Let me know what you guys think. Im also selling this car if anybody is interested. I have an ad up in the classified section. Thanx!!!


----------



## G_Funk013 (Jul 9, 2002)

SWEET!!!


----------



## AlphaSpeed (Jun 23, 2002)

nice cepet for bein automatic and the ugly ass rims


----------



## Guest (Aug 5, 2002)

its cool ..just aint a fan of chrome rims on a Sentra.. and aint a fan of the LeBra(hahah).. plus those Altezzas have to go...


----------



## MP2050 (May 1, 2002)

luvregals said:


> *its cool ..just aint a fan of chrome rims on a Sentra.. and aint a fan of the LeBra(hahah).. plus those Altezzas have to go... *


Took the words out my mouth....BUT wit the chrome I guessss the Alteezas kinda go with it


----------



## Ninety-Nine SE-L (May 5, 2002)

here's my view. 

>The Chrome rims are o.k. (at least they aren't chrome hubcaps like I've seen before). 
>What's wrong with autos? x-cept for us having no torque.
>I have nothing against altezzas
>The bra is covering up the beauty
>the carpet dash cover is a no no
>good job on the euro style wiper
>looks like you painted the gauge bezel white. looks good from what I can see.
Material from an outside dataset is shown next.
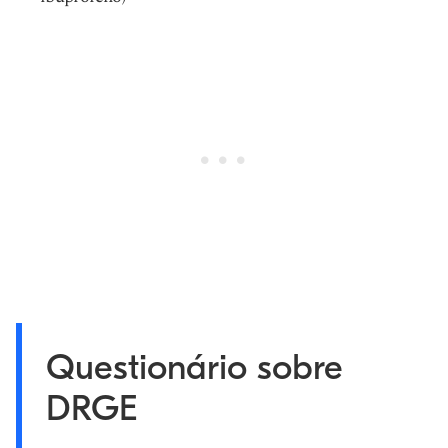
Questionário sobre
DRGE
You might want to think about doing the center radio piece like that too instead of the wood. The car is nice over all, but you have too many themes going on. best bet is to calm down on stuff you can get at pep boys.

peace.


----------



## Guest (Aug 5, 2002)

yeah true dat.. 




1997 GA16DE said:


> *here's my view.
> 
> >The Chrome rims are o.k. (at least they aren't chrome hubcaps like I've seen before).
> >What's wrong with autos? x-cept for us having no torque.
> ...


----------



## 99.se.ltd (Jun 21, 2002)

eww.
you have horrible tastes.
you have the crappiest products ever made for our cars, on your car. good going buddy. what do people around you think about it tho?
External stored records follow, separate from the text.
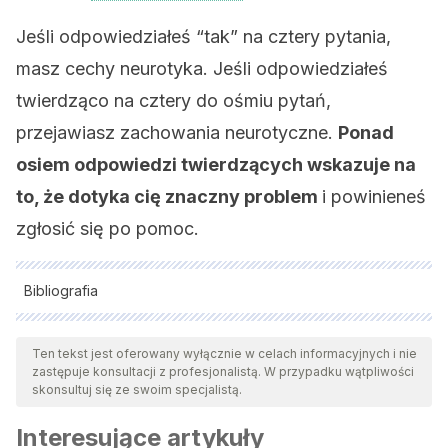
Jeśli odpowiedziałeś “tak” na cztery pytania,
masz cechy neurotyka. Jeśli odpowiedziałeś
twierdząco na cztery do ośmiu pytań,
przejawiasz zachowania neurotyczne.
P
onad
osiem odpowiedzi twierdzących wskazuje na
to, że dotyka cię znaczny problem
i powinieneś
zgłosić się po pomoc.
Bibliografia
Wszystkie cytowane źródła zostały gruntownie
przeanalizowane przez nasz zespół w celu zapewnienia ich
Ten tekst jest oferowany wyłącznie w celach informacyjnych i nie
zastępuje konsultacji z profesjonalistą. W przypadku wątpliwości
jakości, wiarygodności, aktualności i ważności. Bibliografia
skonsultuj się ze swoim specjalistą.
tego artykułu została uznana za wiarygodną i dokładną pod
Interesujące artykuły
względem naukowym lub akademickim.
wood trim, painted bezel, altezza's, one wiper, full front bra, homie chromies, four foglights. mmmmm
i know your going for all show, but what shows are you going to??


----------



## sentra94xe (May 6, 2002)

Let's keep the slew of negative comments for PM or email. Anyone that has the gall to post pics of their car deserves some credit.


----------



## 99.se.ltd (Jun 21, 2002)

sentra94xe said:


> *Let's keep the slew of negative comments for PM or email. Anyone that has the gall to post pics of their car deserves some credit. *


no, nobody has to save negative comments to pm or email him. he said "let me know what you guys think". we're telling him what we think. i'm sure he doesn't care about the negative comments, it's his car, and his money. when you ask what people think, do you really think you'll only get praise?


----------



## Sentra GTR-1 (Aug 2, 2002)

*yeah lets keep the love in not out in the Nissan family*

Yeah guys......the real enemy is honda not making comments among ourselves. I agree Im not a fan of altezzas either but hell he drives a Nissan and not a Honda so hes got my respect. We need to help each other and keep the Nissan people together ya know?


----------



## ScarCrow28 (May 14, 2002)

but we still need to keep our selves in line so we don' t end up as discombobulated as the honda kids.


----------



## Gimp (Jun 9, 2002)

Hey, to each their own. If you guys like it, tell him. If you don't like it, tell him. BUT be a little more classy about it.


----------



## nitestridar (Jun 29, 2002)

nice ride.....its all about what a person thinks looks good....
i know what other people think counts but i think i really care more about how i think my car looks....

Thats what makes people diffrent!!!!! Everyone has their own taste...& opinion...


----------